(Dataset items)

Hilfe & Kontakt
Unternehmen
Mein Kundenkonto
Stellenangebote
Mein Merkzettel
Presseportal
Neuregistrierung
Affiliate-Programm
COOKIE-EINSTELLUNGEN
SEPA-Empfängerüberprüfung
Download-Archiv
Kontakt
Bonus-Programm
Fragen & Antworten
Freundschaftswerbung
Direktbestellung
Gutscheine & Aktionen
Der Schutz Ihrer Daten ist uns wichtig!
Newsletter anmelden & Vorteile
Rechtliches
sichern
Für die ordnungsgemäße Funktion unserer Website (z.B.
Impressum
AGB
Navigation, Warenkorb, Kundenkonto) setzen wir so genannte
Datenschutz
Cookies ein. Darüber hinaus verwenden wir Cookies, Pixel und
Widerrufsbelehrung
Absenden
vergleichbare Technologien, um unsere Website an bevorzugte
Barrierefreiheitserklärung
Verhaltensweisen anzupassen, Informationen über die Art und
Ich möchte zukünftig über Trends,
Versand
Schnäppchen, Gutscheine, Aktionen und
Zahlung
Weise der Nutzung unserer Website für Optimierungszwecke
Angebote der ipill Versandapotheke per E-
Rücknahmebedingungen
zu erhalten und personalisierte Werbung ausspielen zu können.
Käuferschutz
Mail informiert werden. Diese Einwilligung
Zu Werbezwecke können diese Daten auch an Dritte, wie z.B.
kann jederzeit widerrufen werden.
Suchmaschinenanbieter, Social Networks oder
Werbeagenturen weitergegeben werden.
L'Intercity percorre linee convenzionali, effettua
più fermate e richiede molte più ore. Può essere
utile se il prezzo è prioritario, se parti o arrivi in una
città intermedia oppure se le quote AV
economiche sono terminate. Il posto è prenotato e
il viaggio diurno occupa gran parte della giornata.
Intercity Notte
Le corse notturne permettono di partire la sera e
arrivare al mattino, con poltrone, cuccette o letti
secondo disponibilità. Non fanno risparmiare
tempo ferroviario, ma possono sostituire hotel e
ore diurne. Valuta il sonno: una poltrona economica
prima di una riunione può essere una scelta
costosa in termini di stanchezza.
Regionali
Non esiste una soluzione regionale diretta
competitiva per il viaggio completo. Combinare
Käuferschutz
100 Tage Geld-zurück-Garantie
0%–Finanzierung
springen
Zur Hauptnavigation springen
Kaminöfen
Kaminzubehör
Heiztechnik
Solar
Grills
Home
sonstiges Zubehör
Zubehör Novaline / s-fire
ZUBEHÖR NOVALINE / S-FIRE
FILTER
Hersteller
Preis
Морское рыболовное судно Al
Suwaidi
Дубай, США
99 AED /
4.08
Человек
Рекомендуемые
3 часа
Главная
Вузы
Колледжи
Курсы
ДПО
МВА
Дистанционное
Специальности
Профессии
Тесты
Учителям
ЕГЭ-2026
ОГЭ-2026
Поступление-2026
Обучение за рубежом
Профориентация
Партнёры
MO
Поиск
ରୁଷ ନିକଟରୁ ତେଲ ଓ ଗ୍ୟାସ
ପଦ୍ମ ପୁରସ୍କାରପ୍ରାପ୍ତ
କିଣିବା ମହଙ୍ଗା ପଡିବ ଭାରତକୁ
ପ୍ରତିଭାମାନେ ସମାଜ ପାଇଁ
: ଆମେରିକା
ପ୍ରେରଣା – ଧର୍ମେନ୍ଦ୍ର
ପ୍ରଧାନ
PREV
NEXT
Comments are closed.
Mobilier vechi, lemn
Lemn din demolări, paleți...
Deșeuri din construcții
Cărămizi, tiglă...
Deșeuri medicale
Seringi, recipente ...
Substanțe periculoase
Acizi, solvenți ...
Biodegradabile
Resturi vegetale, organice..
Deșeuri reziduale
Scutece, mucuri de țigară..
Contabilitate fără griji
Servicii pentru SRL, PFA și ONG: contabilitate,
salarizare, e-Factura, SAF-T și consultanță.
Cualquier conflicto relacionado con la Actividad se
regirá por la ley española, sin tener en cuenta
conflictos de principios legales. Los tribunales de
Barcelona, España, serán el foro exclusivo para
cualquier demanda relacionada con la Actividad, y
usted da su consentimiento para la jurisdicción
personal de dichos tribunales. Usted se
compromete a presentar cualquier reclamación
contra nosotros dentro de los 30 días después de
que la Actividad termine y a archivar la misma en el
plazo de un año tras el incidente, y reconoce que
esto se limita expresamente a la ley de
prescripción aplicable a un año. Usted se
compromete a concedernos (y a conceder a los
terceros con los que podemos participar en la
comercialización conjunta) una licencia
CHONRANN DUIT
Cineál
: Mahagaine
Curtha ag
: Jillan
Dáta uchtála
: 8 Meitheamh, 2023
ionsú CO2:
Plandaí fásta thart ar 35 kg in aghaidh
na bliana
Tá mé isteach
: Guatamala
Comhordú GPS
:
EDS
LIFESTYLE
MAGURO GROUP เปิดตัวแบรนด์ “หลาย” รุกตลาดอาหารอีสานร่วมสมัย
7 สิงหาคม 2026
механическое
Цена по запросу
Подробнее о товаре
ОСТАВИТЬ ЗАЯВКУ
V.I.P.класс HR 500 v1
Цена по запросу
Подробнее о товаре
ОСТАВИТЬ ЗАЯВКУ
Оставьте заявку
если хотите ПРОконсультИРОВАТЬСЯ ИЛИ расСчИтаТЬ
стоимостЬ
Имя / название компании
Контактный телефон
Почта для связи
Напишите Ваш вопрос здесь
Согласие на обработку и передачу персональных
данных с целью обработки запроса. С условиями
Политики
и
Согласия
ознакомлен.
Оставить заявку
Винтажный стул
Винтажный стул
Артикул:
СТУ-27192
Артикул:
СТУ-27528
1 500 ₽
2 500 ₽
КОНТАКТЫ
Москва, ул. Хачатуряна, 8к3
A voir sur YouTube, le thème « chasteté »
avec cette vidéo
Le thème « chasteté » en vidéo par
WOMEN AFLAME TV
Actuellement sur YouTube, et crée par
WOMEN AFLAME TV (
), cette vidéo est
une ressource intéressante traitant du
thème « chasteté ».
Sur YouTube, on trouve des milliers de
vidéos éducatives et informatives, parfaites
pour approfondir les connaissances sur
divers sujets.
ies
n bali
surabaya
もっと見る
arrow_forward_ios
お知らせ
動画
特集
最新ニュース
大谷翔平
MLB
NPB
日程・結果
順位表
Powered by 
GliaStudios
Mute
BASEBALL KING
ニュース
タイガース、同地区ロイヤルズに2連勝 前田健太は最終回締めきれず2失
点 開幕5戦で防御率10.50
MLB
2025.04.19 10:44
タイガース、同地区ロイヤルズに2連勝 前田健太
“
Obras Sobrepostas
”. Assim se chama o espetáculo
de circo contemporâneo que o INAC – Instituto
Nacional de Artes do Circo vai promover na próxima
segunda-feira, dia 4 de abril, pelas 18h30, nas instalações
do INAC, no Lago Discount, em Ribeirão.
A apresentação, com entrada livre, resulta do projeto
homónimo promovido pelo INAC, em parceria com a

= Problem details =
Reproduce all of the records exactly.

= Completed task =
Hilfe & Kontakt
Unternehmen
Mein Kundenkonto
Stellenangebote
Mein Merkzettel
Presseportal
Neuregistrierung
Affiliate-Programm
COOKIE-EINSTELLUNGEN
SEPA-Empfängerüberprüfung
Download-Archiv
Kontakt
Bonus-Programm
Fragen & Antworten
Freundschaftswerbung
Direktbestellung
Gutscheine & Aktionen
Der Schutz Ihrer Daten ist uns wichtig!
Newsletter anmelden & Vorteile
Rechtliches
sichern
Für die ordnungsgemäße Funktion unserer Website (z.B.
Impressum
AGB
Navigation, Warenkorb, Kundenkonto) setzen wir so genannte
Datenschutz
Cookies ein. Darüber hinaus verwenden wir Cookies, Pixel und
Widerrufsbelehrung
Absenden
vergleichbare Technologien, um unsere Website an bevorzugte
Barrierefreiheitserklärung
Verhaltensweisen anzupassen, Informationen über die Art und
Ich möchte zukünftig über Trends,
Versand
Schnäppchen, Gutscheine, Aktionen und
Zahlung
Weise der Nutzung unserer Website für Optimierungszwecke
Angebote der ipill Versandapotheke per E-
Rücknahmebedingungen
zu erhalten und personalisierte Werbung ausspielen zu können.
Käuferschutz
Mail informiert werden. Diese Einwilligung
Zu Werbezwecke können diese Daten auch an Dritte, wie z.B.
kann jederzeit widerrufen werden.
Suchmaschinenanbieter, Social Networks oder
Werbeagenturen weitergegeben werden.
L'Intercity percorre linee convenzionali, effettua
più fermate e richiede molte più ore. Può essere
utile se il prezzo è prioritario, se parti o arrivi in una
città intermedia oppure se le quote AV
economiche sono terminate. Il posto è prenotato e
il viaggio diurno occupa gran parte della giornata.
Intercity Notte
Le corse notturne permettono di partire la sera e
arrivare al mattino, con poltrone, cuccette o letti
secondo disponibilità. Non fanno risparmiare
tempo ferroviario, ma possono sostituire hotel e
ore diurne. Valuta il sonno: una poltrona economica
prima di una riunione può essere una scelta
costosa in termini di stanchezza.
Regionali
Non esiste una soluzione regionale diretta
competitiva per il viaggio completo. Combinare
Käuferschutz
100 Tage Geld-zurück-Garantie
0%–Finanzierung
springen
Zur Hauptnavigation springen
Kaminöfen
Kaminzubehör
Heiztechnik
Solar
Grills
Home
sonstiges Zubehör
Zubehör Novaline / s-fire
ZUBEHÖR NOVALINE / S-FIRE
FILTER
Hersteller
Preis
Морское рыболовное судно Al
Suwaidi
Дубай, США
99 AED /
4.08
Человек
Рекомендуемые
3 часа
Главная
Вузы
Колледжи
Курсы
ДПО
МВА
Дистанционное
Специальности
Профессии
Тесты
Учителям
ЕГЭ-2026
ОГЭ-2026
Поступление-2026
Обучение за рубежом
Профориентация
Партнёры
MO
Поиск
ରୁଷ ନିକଟରୁ ତେଲ ଓ ଗ୍ୟାସ
ପଦ୍ମ ପୁରସ୍କାରପ୍ରାପ୍ତ
କିଣିବା ମହଙ୍ଗା ପଡିବ ଭାରତକୁ
ପ୍ରତିଭାମାନେ ସମାଜ ପାଇଁ
: ଆମେରିକା
ପ୍ରେରଣା – ଧର୍ମେନ୍ଦ୍ର
ପ୍ରଧାନ
PREV
NEXT
Comments are closed.
Mobilier vechi, lemn
Lemn din demolări, paleți...
Deșeuri din construcții
Cărămizi, tiglă...
Deșeuri medicale
Seringi, recipente ...
Substanțe periculoase
Acizi, solvenți ...
Biodegradabile
Resturi vegetale, organice..
Deșeuri reziduale
Scutece, mucuri de țigară..
Contabilitate fără griji
Servicii pentru SRL, PFA și ONG: contabilitate,
salarizare, e-Factura, SAF-T și consultanță.
Cualquier conflicto relacionado con la Actividad se
regirá por la ley española, sin tener en cuenta
conflictos de principios legales. Los tribunales de
Barcelona, España, serán el foro exclusivo para
cualquier demanda relacionada con la Actividad, y
usted da su consentimiento para la jurisdicción
personal de dichos tribunales. Usted se
compromete a presentar cualquier reclamación
contra nosotros dentro de los 30 días después de
que la Actividad termine y a archivar la misma en el
plazo de un año tras el incidente, y reconoce que
esto se limita expresamente a la ley de
prescripción aplicable a un año. Usted se
compromete a concedernos (y a conceder a los
terceros con los que podemos participar en la
comercialización conjunta) una licencia
CHONRANN DUIT
Cineál
: Mahagaine
Curtha ag
: Jillan
Dáta uchtála
: 8 Meitheamh, 2023
ionsú CO2:
Plandaí fásta thart ar 35 kg in aghaidh
na bliana
Tá mé isteach
: Guatamala
Comhordú GPS
:
EDS
LIFESTYLE
MAGURO GROUP เปิดตัวแบรนด์ “หลาย” รุกตลาดอาหารอีสานร่วมสมัย
7 สิงหาคม 2026
механическое
Цена по запросу
Подробнее о товаре
ОСТАВИТЬ ЗАЯВКУ
V.I.P.класс HR 500 v1
Цена по запросу
Подробнее о товаре
ОСТАВИТЬ ЗАЯВКУ
Оставьте заявку
если хотите ПРОконсультИРОВАТЬСЯ ИЛИ расСчИтаТЬ
стоимостЬ
Имя / название компании
Контактный телефон
Почта для связи
Напишите Ваш вопрос здесь
Согласие на обработку и передачу персональных
данных с целью обработки запроса. С условиями
Политики
и
Согласия
ознакомлен.
Оставить заявку
Винтажный стул
Винтажный стул
Артикул:
СТУ-27192
Артикул:
СТУ-27528
1 500 ₽
2 500 ₽
КОНТАКТЫ
Москва, ул. Хачатуряна, 8к3
A voir sur YouTube, le thème « chasteté »
avec cette vidéo
Le thème « chasteté » en vidéo par
WOMEN AFLAME TV
Actuellement sur YouTube, et crée par
WOMEN AFLAME TV (
), cette vidéo est
une ressource intéressante traitant du
thème « chasteté ».
Sur YouTube, on trouve des milliers de
vidéos éducatives et informatives, parfaites
pour approfondir les connaissances sur
divers sujets.
ies
n bali
surabaya
もっと見る
arrow_forward_ios
お知らせ
動画
特集
最新ニュース
大谷翔平
MLB
NPB
日程・結果
順位表
Powered by 
GliaStudios
Mute
BASEBALL KING
ニュース
タイガース、同地区ロイヤルズに2連勝 前田健太は最終回締めきれず2失
点 開幕5戦で防御率10.50
MLB
2025.04.19 10:44
タイガース、同地区ロイヤルズに2連勝 前田健太
“
Obras Sobrepostas
”. Assim se chama o espetáculo
de circo contemporâneo que o INAC – Instituto
Nacional de Artes do Circo vai promover na próxima
segunda-feira, dia 4 de abril, pelas 18h30, nas instalações
do INAC, no Lago Discount, em Ribeirão.
A apresentação, com entrada livre, resulta do projeto
homónimo promovido pelo INAC, em parceria com a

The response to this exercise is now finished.